When taking out a home loan, one of the biggest decisions you’ll need to make is what type of loan to take out. Fixed and variable interest rate home loans both offer unique advantages and certain conditions that can impact your decision, depending on your personal and financial circumstances.
Here are some of the key factors to consider when working out which type of home loan is right for you.
Advantages of a fixed rate home loan
The main advantage of a Fixed Rate Home Loan is certainty. You can lock in or ‘fix’ your interest rate for a certain period of time – typically between one and five years – and plan for the future, knowing that your repayments will stay the same during that time.
With CommBank Fixed Rate Home Loans, when the fixed term ends your loan will usually automatically roll over to the applicable standard variable rate, or you can choose to refix your home loan.
- Lock in your interest rate so you know what your repayments will be
- Set weekly, fortnightly or monthly repayments
- Protect yourself against interest rate rises
- Plan for the future and set financial goals with confidence.
Things to consider about a fixed rate home loan
A fixed rate home loan is not as flexible as a home loan with a variable rate. This may be worth keeping in mind if you think your financial situation is likely to change in the future.
- With CommBank fixed rate home loans you can only make up to $10,000 in additional repayments per annum without incurring an early repayment adjustment (a fee)
- You cannot redraw any additional repayments you’ve made during the fixed rate period
- There may be an early repayment adjustment for paying your loan out early
- You won’t benefit from any future interest rate falls.
Advantages of a variable rate home loan
If you’re looking for flexibility and a range of features in your home loan, a Standard Variable Rate Home Loan may be better suited to you.
With a variable rate loan, your interest rate can rise or fall throughout the term of the loan. The interest rate a bank offers can be affected by a number of factors, including in part the official cash rate set by the Reserve Bank of Australia (RBA) as well as higher or lower funding costs for the lender.

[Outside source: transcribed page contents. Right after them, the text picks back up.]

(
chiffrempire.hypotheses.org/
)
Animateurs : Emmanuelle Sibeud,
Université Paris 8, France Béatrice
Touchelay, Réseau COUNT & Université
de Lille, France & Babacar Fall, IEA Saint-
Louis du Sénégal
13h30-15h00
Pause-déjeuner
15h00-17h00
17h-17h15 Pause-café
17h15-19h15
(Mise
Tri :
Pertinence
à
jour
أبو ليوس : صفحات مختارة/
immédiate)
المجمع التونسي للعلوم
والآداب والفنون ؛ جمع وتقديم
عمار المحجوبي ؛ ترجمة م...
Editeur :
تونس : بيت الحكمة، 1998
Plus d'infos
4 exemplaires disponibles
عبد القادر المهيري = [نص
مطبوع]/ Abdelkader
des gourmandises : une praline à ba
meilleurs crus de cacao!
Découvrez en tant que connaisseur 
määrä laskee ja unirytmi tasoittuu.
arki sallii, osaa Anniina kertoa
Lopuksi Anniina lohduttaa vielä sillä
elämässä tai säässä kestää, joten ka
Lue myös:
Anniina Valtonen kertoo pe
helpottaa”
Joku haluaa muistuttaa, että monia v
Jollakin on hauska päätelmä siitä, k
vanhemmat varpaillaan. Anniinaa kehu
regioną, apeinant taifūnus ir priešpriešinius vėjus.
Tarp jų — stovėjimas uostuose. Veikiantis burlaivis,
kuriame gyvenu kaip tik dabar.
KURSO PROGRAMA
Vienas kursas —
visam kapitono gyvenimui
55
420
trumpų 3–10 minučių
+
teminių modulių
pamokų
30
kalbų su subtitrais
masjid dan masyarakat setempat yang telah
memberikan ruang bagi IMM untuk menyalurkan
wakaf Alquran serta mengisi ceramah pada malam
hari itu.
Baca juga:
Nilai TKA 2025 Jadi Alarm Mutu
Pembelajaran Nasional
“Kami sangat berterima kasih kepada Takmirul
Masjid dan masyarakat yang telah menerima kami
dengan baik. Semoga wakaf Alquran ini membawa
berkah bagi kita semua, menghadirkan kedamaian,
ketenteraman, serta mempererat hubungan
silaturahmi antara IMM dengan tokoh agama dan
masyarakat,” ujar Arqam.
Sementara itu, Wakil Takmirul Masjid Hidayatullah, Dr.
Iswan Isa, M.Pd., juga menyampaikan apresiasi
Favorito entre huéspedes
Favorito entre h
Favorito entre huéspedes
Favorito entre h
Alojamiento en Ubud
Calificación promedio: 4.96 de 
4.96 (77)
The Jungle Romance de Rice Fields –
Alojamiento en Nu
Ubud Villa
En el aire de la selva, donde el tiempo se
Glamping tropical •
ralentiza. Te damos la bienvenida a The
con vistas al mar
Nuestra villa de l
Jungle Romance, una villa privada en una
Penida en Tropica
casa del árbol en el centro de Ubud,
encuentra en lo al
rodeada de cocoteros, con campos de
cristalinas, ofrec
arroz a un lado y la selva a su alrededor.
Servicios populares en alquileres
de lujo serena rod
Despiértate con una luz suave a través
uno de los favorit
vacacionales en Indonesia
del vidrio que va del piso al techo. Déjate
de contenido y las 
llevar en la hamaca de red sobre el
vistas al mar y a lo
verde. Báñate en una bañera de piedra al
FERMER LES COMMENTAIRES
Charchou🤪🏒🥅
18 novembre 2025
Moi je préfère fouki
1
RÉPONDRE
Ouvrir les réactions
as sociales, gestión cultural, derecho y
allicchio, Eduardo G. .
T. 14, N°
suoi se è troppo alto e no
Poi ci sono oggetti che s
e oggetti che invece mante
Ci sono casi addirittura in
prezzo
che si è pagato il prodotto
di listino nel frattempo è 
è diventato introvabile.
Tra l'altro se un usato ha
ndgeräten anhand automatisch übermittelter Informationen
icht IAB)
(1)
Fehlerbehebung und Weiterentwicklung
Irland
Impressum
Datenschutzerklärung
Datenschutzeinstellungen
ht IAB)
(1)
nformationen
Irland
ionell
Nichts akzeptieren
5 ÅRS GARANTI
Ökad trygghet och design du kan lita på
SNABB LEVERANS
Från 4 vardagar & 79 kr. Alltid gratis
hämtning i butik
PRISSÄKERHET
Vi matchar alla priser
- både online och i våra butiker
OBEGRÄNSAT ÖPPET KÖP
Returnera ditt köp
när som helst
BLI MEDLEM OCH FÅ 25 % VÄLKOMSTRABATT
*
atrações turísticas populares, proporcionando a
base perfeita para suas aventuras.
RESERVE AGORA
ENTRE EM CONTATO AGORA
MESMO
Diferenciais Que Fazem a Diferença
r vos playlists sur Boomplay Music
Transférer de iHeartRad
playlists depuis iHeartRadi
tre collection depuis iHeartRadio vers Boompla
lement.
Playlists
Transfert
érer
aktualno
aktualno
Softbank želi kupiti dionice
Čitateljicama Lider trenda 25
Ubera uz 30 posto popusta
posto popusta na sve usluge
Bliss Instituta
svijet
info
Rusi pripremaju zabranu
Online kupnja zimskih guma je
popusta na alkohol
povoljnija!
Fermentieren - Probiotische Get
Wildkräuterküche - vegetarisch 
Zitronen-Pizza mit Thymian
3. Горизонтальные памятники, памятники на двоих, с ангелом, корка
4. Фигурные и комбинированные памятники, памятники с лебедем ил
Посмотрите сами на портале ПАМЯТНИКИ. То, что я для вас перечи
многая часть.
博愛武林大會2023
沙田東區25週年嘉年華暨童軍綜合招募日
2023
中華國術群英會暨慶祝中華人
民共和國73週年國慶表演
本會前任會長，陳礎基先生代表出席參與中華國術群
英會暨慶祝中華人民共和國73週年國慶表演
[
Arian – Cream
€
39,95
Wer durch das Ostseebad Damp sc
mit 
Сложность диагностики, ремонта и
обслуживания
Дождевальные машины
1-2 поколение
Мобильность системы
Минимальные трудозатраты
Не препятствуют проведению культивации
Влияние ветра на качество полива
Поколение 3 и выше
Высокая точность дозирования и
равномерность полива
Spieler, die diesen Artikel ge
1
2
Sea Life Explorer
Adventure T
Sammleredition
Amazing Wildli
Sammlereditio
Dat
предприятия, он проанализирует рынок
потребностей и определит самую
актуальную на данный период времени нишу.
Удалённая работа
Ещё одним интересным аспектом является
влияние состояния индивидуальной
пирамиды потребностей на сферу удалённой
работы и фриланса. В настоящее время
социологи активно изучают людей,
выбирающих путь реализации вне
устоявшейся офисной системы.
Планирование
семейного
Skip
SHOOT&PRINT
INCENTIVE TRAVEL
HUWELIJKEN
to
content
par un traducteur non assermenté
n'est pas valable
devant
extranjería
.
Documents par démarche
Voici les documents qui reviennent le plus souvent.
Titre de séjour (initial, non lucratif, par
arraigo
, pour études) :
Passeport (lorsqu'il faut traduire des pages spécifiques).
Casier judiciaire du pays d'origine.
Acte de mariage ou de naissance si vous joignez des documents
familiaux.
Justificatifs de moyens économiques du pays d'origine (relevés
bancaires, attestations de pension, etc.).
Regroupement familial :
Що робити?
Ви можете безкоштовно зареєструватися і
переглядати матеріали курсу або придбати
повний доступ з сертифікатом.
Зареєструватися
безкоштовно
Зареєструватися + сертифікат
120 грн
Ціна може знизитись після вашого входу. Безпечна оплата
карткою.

- With CommBank variable rate home loans you can make unlimited additional repayments
- You can also make unlimited redraws on any additional repayments you’ve made, fee-free on most CommBank home loans (excludes loans with a subsequent mortgage to another lender and Economiser / 3 Year Economiser Interest Only Home Loans for the life of the loan)
- Enjoy full interest offset benefits when you open an Everyday Offset, which may help you save on the interest you pay. Full offset means that interest is not charged on the part of the home loan balance equal to the balance of the Everyday Offset
Things to consider about a variable rate home loan
A variable rate home loan can help you repay your home loan sooner by taking advantage of falling interest rates and continuing to pay the same repayments when rates fall. But if interest rates go up, your lender may increase your repayments.
- Your repayments may increase if rates go up
- It can be harder to budget for the future as you can’t be sure how interest rates might move
Splitting your loan
You can also choose to split your home loan, by nominating a proportion of the loan as fixed and a proportion as variable. This means you have the certainty of a fixed rate on part of your loan as well as the flexibility to make extra repayments on the variable rate part of your loan.